Fertilizer maker CF Industries (CF) - Get Report pulled its $8 billion acquisition of the European and North American operations of OCI, adding its deal to a growing list of transactions killed off by a government crack down on so-called tax inversions.

CF Industries shares are likely to come under pressure following the deal's collapse, which ends its plan to become the world's largest, listed supplier of nitrogen fertilizer. CF Industries climbed almost 8% when it announced the takeover on Aug. 12 last year.

"Although the original deal created significant value for both parties, changes in the regulatory and commercial environments forced us to re-evaluate the combination and led us to the conclusion that terminating the agreement was in the best interests of CF Industries and its shareholders," president and CEO Tony Will said in a statement on Monday.

Deerfield, Il.-based CF Industries planned to relocate its registered office to the U.K. by becoming a subsidiary of a newly registered business that would also house the European, North American and distribution businesses of Netherlands' OCI. The deal, announced in August last year, was expected to generate about $500 million in savings.

The Obama administration has cracked down on U.S. companies using acquisitions to move registered offices to countries with lower tax rates and to avoid repatriating cash in foreign subsidiaries.
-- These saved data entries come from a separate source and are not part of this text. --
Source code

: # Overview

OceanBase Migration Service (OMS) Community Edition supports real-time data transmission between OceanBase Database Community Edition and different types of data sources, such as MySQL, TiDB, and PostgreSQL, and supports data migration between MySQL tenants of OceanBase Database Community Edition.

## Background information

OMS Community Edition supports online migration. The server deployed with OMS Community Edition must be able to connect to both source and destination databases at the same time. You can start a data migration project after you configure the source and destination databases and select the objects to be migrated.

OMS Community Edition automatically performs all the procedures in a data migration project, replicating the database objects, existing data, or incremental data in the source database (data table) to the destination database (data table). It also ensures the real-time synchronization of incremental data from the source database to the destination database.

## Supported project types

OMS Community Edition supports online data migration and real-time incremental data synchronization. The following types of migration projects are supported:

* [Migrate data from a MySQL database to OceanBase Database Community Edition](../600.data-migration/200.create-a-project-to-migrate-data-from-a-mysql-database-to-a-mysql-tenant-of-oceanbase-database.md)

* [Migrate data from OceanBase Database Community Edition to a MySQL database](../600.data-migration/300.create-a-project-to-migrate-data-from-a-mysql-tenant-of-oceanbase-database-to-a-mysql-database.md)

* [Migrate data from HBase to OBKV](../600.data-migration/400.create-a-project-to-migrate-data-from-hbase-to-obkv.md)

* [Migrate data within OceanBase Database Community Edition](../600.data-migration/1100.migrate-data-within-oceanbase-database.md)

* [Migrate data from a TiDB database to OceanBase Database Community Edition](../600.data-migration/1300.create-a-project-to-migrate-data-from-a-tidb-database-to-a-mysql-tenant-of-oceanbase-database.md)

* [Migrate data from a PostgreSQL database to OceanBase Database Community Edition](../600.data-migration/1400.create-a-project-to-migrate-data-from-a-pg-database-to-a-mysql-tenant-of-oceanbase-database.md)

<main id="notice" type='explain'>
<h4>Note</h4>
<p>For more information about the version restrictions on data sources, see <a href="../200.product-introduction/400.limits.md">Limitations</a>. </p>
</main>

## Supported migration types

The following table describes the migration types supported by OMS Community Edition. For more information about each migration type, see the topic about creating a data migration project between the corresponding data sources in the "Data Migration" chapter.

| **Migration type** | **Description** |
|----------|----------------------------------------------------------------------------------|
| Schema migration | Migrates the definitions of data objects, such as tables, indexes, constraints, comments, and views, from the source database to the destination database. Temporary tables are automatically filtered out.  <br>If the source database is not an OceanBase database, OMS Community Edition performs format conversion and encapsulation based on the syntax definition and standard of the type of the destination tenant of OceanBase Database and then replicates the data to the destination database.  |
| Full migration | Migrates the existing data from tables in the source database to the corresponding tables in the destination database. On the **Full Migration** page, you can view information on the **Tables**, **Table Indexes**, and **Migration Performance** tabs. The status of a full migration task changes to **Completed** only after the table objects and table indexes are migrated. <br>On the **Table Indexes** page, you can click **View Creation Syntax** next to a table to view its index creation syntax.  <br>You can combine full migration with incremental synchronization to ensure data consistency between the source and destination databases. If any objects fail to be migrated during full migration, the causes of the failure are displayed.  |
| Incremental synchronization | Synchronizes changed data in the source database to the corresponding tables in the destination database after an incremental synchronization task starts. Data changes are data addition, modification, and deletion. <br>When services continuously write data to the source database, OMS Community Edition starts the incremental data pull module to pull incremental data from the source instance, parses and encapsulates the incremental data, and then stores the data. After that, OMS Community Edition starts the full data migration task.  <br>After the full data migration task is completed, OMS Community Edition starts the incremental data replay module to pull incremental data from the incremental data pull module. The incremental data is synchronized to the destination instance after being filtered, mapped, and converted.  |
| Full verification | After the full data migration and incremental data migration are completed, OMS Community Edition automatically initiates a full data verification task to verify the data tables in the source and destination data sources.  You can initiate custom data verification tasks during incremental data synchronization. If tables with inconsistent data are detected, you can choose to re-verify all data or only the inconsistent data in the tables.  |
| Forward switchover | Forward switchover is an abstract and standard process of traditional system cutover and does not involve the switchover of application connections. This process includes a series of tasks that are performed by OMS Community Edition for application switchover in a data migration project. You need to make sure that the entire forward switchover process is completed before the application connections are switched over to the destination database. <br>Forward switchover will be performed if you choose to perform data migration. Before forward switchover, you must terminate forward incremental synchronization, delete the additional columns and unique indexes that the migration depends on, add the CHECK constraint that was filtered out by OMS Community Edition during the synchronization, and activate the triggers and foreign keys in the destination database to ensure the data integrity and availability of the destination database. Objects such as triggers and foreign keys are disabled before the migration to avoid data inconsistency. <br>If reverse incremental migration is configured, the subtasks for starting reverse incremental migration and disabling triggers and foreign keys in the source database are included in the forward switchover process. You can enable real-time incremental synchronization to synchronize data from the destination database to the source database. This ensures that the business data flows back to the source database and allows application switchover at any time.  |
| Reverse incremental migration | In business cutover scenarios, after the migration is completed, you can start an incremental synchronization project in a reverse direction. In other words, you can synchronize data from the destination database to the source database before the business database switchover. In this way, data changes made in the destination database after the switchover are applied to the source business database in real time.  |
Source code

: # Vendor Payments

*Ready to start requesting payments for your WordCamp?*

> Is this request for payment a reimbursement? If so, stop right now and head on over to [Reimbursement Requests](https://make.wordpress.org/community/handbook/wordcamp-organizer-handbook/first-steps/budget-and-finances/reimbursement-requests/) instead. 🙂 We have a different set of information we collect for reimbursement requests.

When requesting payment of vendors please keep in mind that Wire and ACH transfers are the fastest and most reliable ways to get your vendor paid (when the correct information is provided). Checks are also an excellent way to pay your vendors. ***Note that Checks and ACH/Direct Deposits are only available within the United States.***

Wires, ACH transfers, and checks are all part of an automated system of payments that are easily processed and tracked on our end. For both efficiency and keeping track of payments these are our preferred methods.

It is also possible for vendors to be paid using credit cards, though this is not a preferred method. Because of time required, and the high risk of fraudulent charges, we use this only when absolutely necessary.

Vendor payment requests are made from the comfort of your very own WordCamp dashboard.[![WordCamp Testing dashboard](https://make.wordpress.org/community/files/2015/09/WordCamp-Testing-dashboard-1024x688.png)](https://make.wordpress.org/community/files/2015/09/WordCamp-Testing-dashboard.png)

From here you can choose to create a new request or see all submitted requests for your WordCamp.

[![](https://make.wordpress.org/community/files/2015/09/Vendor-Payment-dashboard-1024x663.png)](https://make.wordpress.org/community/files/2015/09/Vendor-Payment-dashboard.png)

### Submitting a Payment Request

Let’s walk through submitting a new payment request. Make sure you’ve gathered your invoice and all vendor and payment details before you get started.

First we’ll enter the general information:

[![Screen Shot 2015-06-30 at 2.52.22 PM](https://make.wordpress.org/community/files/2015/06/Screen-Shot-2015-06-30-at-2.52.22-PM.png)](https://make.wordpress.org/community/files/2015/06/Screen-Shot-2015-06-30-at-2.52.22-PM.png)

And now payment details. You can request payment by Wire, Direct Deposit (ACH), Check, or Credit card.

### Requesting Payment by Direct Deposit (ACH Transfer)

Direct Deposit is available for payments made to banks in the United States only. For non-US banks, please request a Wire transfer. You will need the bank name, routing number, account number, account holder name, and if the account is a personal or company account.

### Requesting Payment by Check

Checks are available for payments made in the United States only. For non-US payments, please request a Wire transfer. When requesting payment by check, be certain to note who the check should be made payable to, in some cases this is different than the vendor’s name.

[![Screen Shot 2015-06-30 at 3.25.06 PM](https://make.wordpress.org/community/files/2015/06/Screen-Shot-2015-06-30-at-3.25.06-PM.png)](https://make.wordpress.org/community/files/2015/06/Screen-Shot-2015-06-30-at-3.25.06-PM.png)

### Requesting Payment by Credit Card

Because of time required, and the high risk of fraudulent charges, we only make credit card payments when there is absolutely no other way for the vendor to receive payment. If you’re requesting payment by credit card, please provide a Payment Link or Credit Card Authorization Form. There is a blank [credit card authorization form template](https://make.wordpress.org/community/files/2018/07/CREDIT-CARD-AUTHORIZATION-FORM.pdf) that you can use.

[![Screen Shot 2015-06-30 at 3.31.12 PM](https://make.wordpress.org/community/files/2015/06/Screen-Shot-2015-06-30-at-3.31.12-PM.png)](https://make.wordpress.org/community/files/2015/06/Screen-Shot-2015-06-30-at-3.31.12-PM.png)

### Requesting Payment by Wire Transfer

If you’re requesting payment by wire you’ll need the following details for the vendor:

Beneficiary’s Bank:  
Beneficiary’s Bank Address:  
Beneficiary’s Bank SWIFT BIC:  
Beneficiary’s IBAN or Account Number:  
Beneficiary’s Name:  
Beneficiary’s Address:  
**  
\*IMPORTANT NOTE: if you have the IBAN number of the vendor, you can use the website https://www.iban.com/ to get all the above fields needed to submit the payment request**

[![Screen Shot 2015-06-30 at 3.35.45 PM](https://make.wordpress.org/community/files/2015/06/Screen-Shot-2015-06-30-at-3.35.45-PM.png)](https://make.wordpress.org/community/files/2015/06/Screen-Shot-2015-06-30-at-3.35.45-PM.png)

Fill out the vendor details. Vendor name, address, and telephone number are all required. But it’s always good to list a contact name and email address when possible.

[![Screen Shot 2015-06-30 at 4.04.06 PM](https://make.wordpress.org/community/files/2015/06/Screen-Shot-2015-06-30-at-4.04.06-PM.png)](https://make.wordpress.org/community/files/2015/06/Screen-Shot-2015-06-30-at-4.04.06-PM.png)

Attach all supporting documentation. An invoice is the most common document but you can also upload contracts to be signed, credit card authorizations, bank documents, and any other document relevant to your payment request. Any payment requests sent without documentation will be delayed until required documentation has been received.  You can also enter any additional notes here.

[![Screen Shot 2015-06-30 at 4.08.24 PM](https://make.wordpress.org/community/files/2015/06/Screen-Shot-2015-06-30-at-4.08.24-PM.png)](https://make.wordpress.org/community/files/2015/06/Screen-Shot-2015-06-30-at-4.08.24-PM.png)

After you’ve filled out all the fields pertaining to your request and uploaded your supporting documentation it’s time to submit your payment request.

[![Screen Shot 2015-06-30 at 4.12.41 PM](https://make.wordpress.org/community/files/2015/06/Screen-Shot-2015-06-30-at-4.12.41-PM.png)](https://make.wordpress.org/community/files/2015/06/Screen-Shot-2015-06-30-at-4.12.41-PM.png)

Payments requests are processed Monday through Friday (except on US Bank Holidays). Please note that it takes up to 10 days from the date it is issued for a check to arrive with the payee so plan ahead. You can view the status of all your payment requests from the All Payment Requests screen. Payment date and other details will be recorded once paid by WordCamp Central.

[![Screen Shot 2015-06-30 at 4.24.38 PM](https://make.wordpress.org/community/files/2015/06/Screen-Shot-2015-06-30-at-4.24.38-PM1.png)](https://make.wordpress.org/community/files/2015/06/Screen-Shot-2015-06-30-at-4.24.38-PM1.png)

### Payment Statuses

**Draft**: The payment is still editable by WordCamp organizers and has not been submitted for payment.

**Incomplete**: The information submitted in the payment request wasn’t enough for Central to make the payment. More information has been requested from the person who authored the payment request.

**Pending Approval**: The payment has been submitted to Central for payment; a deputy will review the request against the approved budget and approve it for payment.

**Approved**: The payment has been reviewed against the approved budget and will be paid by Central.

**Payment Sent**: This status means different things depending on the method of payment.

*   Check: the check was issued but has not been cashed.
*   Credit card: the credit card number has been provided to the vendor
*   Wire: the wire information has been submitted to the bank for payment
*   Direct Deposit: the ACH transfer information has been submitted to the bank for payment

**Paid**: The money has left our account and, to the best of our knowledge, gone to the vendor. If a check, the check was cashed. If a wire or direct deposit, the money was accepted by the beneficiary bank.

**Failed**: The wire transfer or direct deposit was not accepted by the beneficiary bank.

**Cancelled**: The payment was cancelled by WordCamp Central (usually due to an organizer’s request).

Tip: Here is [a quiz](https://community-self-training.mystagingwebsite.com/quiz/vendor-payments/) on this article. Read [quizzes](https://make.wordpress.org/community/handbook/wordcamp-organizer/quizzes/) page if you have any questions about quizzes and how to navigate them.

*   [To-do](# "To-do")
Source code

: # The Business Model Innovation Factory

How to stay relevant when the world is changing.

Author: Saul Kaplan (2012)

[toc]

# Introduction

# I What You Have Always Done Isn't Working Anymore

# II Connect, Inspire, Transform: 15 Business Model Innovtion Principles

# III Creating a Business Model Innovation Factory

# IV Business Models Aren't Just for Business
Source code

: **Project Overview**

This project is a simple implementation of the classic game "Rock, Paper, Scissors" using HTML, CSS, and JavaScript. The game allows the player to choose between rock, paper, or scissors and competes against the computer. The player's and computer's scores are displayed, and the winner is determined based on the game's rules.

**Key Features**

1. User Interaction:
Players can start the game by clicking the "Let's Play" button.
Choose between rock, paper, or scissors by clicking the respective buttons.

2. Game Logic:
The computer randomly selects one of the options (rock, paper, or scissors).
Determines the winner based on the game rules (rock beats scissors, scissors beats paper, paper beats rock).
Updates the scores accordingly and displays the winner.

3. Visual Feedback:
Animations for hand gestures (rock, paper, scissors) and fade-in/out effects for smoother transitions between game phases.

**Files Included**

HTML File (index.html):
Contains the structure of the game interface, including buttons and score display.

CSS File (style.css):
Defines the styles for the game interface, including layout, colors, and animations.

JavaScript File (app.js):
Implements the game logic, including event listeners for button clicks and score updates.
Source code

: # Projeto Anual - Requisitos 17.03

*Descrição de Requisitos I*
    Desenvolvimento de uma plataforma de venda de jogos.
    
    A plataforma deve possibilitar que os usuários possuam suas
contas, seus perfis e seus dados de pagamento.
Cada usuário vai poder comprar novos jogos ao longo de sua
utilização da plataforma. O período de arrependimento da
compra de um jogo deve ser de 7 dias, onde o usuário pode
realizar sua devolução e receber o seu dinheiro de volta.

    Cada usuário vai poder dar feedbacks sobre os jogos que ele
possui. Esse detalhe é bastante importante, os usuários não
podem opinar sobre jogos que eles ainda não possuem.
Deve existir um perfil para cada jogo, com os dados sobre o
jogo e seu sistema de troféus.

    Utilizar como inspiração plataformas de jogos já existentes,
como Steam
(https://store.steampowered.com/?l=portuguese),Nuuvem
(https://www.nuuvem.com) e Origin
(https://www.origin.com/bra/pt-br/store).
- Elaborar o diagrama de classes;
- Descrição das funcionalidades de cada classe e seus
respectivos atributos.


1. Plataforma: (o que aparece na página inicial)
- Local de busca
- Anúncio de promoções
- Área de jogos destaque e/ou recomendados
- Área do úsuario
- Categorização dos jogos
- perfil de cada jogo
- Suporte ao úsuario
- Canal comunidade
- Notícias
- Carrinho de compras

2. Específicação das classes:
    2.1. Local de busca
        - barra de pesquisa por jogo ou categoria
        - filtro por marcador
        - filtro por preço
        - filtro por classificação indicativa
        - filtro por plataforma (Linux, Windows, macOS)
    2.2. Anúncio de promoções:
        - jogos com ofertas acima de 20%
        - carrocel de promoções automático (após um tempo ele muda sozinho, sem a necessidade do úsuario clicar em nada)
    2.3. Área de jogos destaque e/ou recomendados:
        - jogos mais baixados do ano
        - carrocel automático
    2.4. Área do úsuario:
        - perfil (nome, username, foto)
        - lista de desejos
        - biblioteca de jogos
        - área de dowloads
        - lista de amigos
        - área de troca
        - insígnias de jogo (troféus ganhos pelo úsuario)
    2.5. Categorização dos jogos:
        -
In April, the Treasury department and the Internal Revenue Service announced the latest in a series of new regulations that also barred so-called earnings stripping, where companies use internal loans to effectively move U.S. earnings overseas.

The regulatory changes have claimed more than $200 billion of deals, including Pfizer's (PFE) - Get Report $160 billion merger with Allergan (AGN) - Get Report , which folded within 24 hours of the April rules coming into force. Earlier changes to inversion rules also did for another pharmaceuticals deal, prompting AbbVie's (ABBV) - Get Report decision to cancel its $54 billion takeover of Ireland's Shire (SHPG) - Get Report in 2014.

CF Industries said that it had sought an alternative structure with OCI that would enable it to save the takeover, but failed to come up with anything suitable. CF Industries had planned to swap a 25.6% stake in the combined group, and pay $700 million in cash or stock for its European rival's operations. The new entity would also have assumed about $2 billion of OCI debt.

The decision to pull the takeover marks a second setback for CF Industries after merger talks with Oslo-listed Yara International were abandoned in 2014 after the parties failed to agree terms.

CF Industries will pay a $150 million break fee to OCI.

CF Industries shares closed Friday at $28.59. OCI shares traded Monday at euro 12.98 ($14.54), down  euro 0.57, or 4.2% on their Friday close.